Stored data entries:

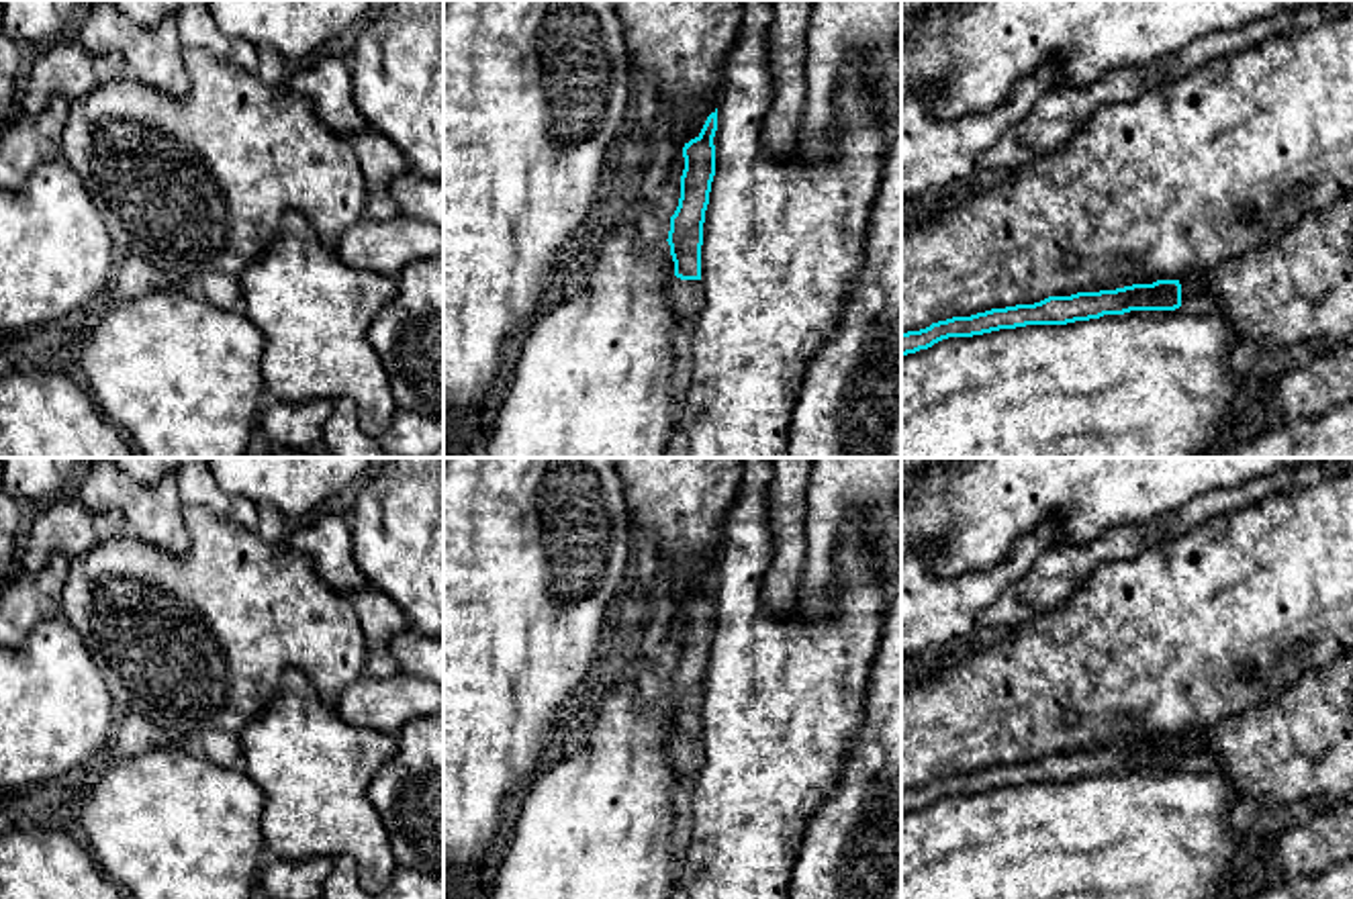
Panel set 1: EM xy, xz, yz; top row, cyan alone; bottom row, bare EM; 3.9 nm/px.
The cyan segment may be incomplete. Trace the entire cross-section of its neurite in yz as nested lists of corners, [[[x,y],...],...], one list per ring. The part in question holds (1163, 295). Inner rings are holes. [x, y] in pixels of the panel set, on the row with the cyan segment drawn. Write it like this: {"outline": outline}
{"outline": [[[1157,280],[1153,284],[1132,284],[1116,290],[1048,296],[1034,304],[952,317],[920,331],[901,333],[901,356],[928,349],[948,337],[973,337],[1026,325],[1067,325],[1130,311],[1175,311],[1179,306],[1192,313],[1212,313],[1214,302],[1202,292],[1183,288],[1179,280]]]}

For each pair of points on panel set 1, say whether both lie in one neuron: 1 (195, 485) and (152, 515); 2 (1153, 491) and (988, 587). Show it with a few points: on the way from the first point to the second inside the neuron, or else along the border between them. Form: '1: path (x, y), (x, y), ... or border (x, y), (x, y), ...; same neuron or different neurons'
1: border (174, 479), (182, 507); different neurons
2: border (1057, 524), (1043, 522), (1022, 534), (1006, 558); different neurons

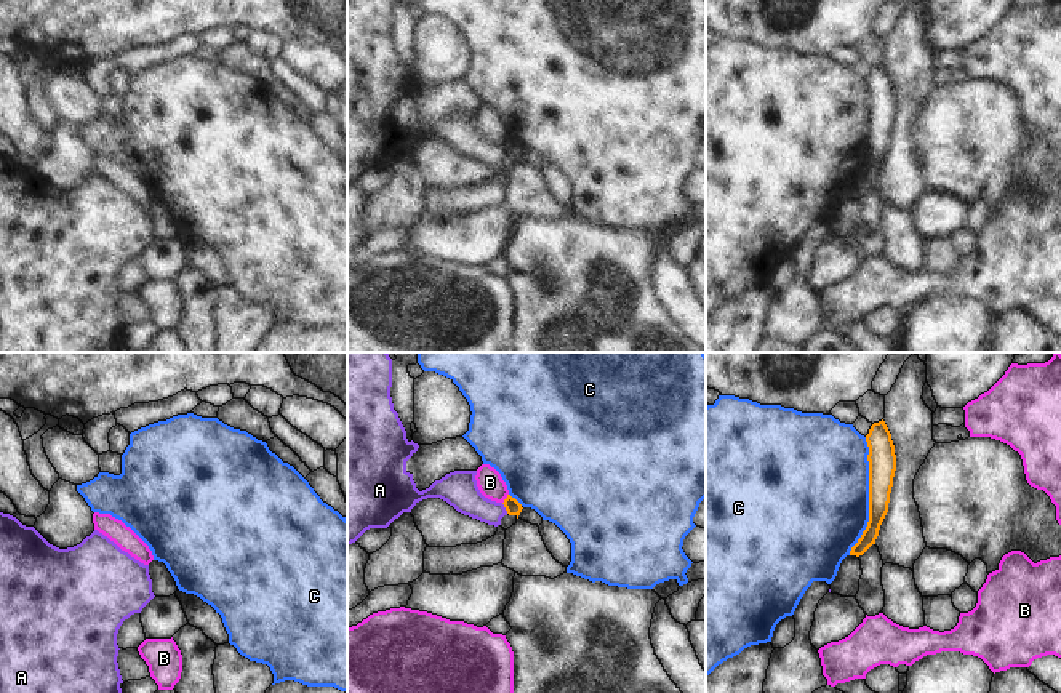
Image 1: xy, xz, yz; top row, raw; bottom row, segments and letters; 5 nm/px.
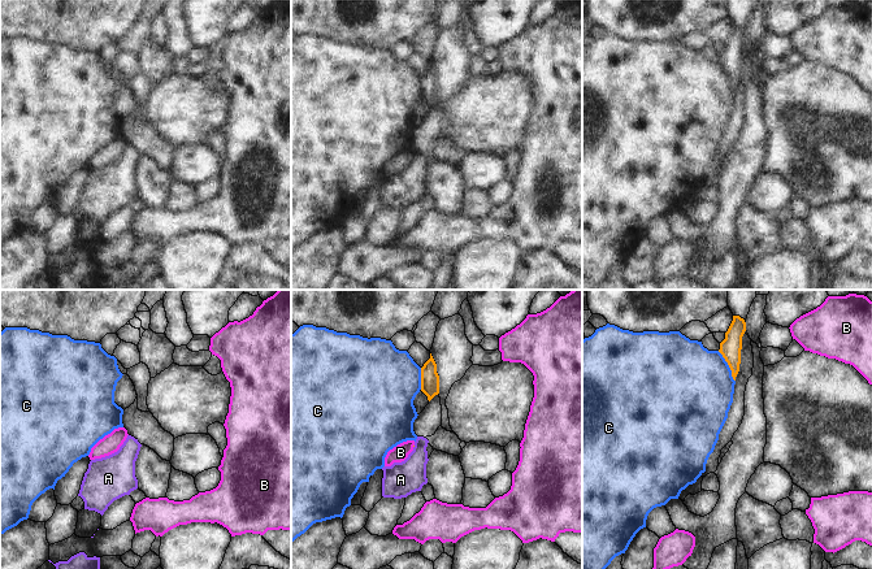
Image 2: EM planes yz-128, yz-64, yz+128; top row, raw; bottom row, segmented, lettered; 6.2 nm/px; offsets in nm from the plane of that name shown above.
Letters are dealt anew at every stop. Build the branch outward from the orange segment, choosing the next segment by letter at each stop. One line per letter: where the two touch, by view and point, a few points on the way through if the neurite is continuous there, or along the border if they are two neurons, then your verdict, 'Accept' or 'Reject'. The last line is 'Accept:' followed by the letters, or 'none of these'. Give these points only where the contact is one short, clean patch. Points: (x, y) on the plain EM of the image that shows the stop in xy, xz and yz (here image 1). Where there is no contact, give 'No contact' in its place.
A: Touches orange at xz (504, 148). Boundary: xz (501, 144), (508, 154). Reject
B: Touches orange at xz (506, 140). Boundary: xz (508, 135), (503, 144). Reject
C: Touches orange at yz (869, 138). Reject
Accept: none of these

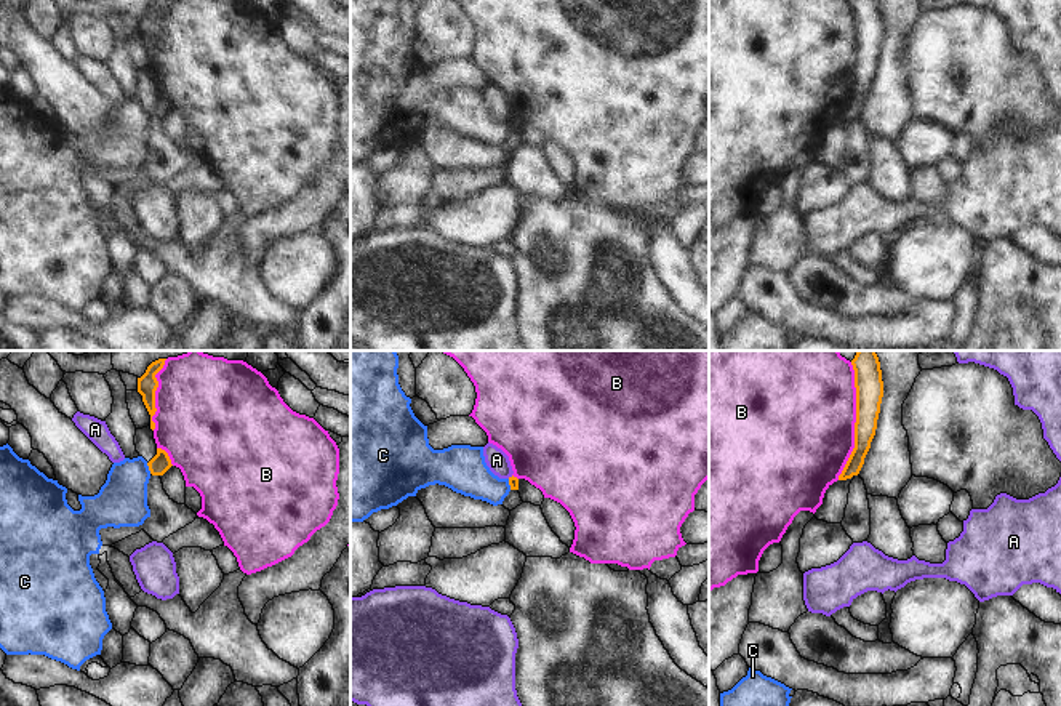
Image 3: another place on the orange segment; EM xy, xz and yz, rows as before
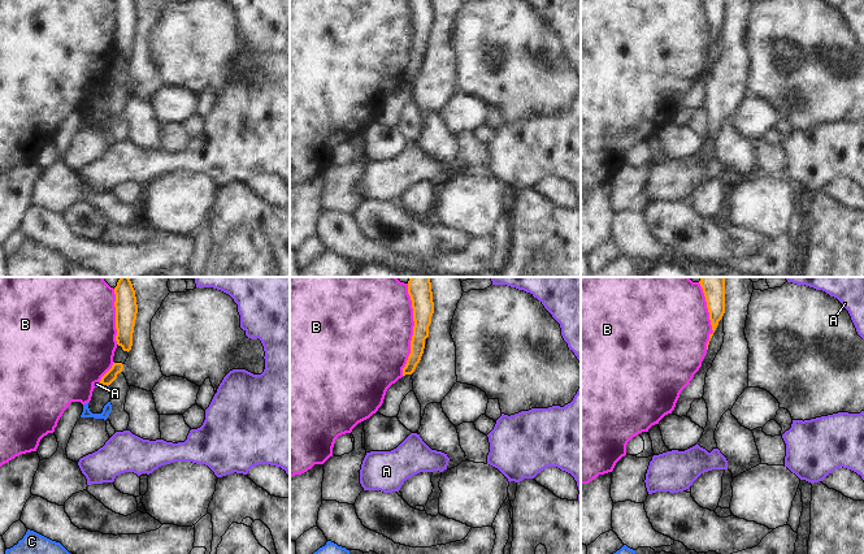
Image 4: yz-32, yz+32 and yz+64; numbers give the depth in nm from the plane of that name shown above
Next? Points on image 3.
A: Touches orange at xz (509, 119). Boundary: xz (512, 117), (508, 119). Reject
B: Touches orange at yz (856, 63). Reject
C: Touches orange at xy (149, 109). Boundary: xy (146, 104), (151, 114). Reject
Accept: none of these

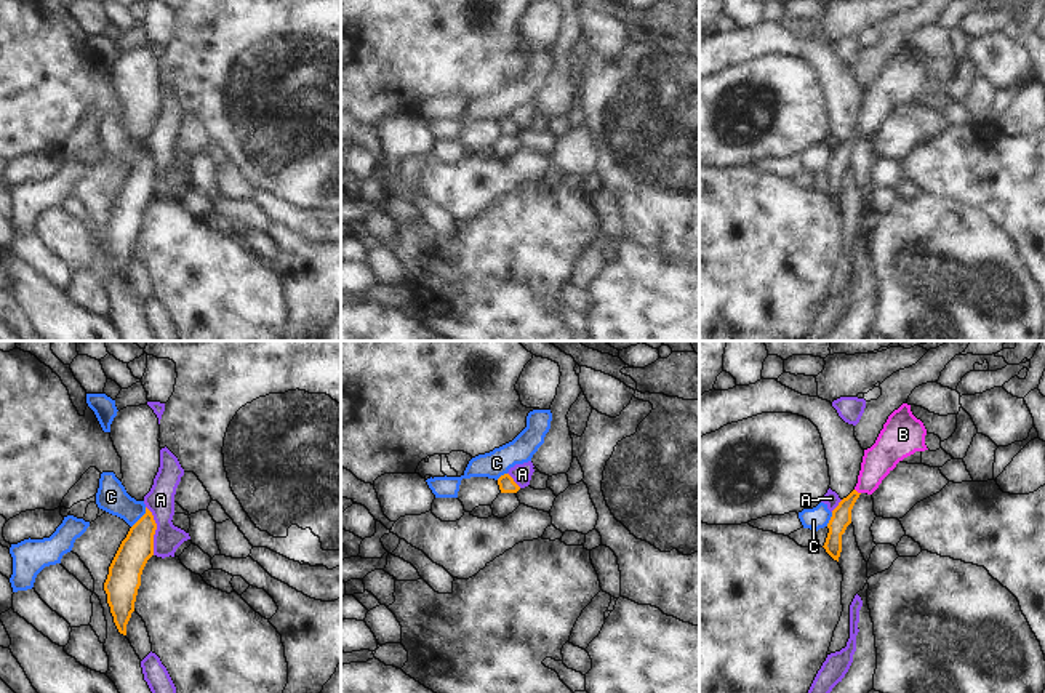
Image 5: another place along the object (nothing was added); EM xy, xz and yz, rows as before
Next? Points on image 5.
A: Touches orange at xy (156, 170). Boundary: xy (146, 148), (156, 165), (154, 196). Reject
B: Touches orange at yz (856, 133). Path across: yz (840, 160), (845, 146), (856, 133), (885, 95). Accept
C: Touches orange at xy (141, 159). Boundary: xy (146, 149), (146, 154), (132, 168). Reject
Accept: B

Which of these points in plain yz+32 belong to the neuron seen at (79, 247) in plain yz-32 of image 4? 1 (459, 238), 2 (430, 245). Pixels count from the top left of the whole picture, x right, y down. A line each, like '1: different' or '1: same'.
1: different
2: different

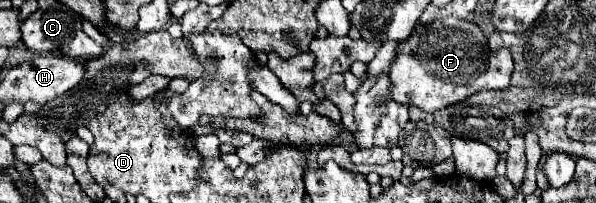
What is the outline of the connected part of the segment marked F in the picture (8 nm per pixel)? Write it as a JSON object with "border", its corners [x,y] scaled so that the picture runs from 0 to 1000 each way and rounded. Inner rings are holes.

- Exercise directions:
Please make an exact copy of the records, leaving out any picture.

- Finished task:
Panel set 1: EM xy, xz, yz; top row, cyan alone; bottom row, bare EM; 3.9 nm/px.
The cyan segment may be incomplete. Trace the entire cross-section of its neurite in yz as nested lists of corners, [[[x,y],...],...], one list per ring. The part in question holds (1163, 295). Inner rings are holes. [x, y] in pixels of the panel set, on the row with the cyan segment drawn. Write it like this: {"outline": outline}
{"outline": [[[1157,280],[1153,284],[1132,284],[1116,290],[1048,296],[1034,304],[952,317],[920,331],[901,333],[901,356],[928,349],[948,337],[973,337],[1026,325],[1067,325],[1130,311],[1175,311],[1179,306],[1192,313],[1212,313],[1214,302],[1202,292],[1183,288],[1179,280]]]}

For each pair of points on panel set 1, say whether both lie in one neuron: 1 (195, 485) and (152, 515); 2 (1153, 491) and (988, 587). Show it with a few points: on the way from the first point to the second inside the neuron, or else along the border between them. Form: '1: path (x, y), (x, y), ... or border (x, y), (x, y), ...; same neuron or different neurons'
1: border (174, 479), (182, 507); different neurons
2: border (1057, 524), (1043, 522), (1022, 534), (1006, 558); different neurons

Image 1: xy, xz, yz; top row, raw; bottom row, segments and letters; 5 nm/px.
Image 2: EM planes yz-128, yz-64, yz+128; top row, raw; bottom row, segmented, lettered; 6.2 nm/px; offsets in nm from the plane of that name shown above.
Letters are dealt anew at every stop. Build the branch outward from the orange segment, choosing the next segment by letter at each stop. One line per letter: where the two touch, by view and point, a few points on the way through if the neurite is continuous there, or along the border if they are two neurons, then your verdict, 'Accept' or 'Reject'. The last line is 'Accept:' followed by the letters, or 'none of these'. Give these points only where the contact is one short, clean patch. Points: (x, y) on the plain EM of the image that shows the stop in xy, xz and yz (here image 1). Where there is no contact, give 'No contact' in its place.
A: Touches orange at xz (504, 148). Boundary: xz (501, 144), (508, 154). Reject
B: Touches orange at xz (506, 140). Boundary: xz (508, 135), (503, 144). Reject
C: Touches orange at yz (869, 138). Reject
Accept: none of these

Image 3: another place on the orange segment; EM xy, xz and yz, rows as before
Image 4: yz-32, yz+32 and yz+64; numbers give the depth in nm from the plane of that name shown above
Next? Points on image 3.
A: Touches orange at xz (509, 119). Boundary: xz (512, 117), (508, 119). Reject
B: Touches orange at yz (856, 63). Reject
C: Touches orange at xy (149, 109). Boundary: xy (146, 104), (151, 114). Reject
Accept: none of these

Image 5: another place along the object (nothing was added); EM xy, xz and yz, rows as before
Next? Points on image 5.
A: Touches orange at xy (156, 170). Boundary: xy (146, 148), (156, 165), (154, 196). Reject
B: Touches orange at yz (856, 133). Path across: yz (840, 160), (845, 146), (856, 133), (885, 95). Accept
C: Touches orange at xy (141, 159). Boundary: xy (146, 149), (146, 154), (132, 168). Reject
Accept: B

Which of these points in plain yz+32 belong to the neuron seen at (79, 247) in plain yz-32 of image 4? 1 (459, 238), 2 (430, 245). Pixels count from the top left of the whole picture, x right, y down. A line each, like '1: different' or '1: same'.
1: different
2: different

What is the outline of the connected part of the segment marked F in the picture (8 nm per pixel)? Write it as a JSON object with "border", its corners [x,y] scaled so that the picture runs from 0 to 1000 each way and rounded. Inner rings are holes.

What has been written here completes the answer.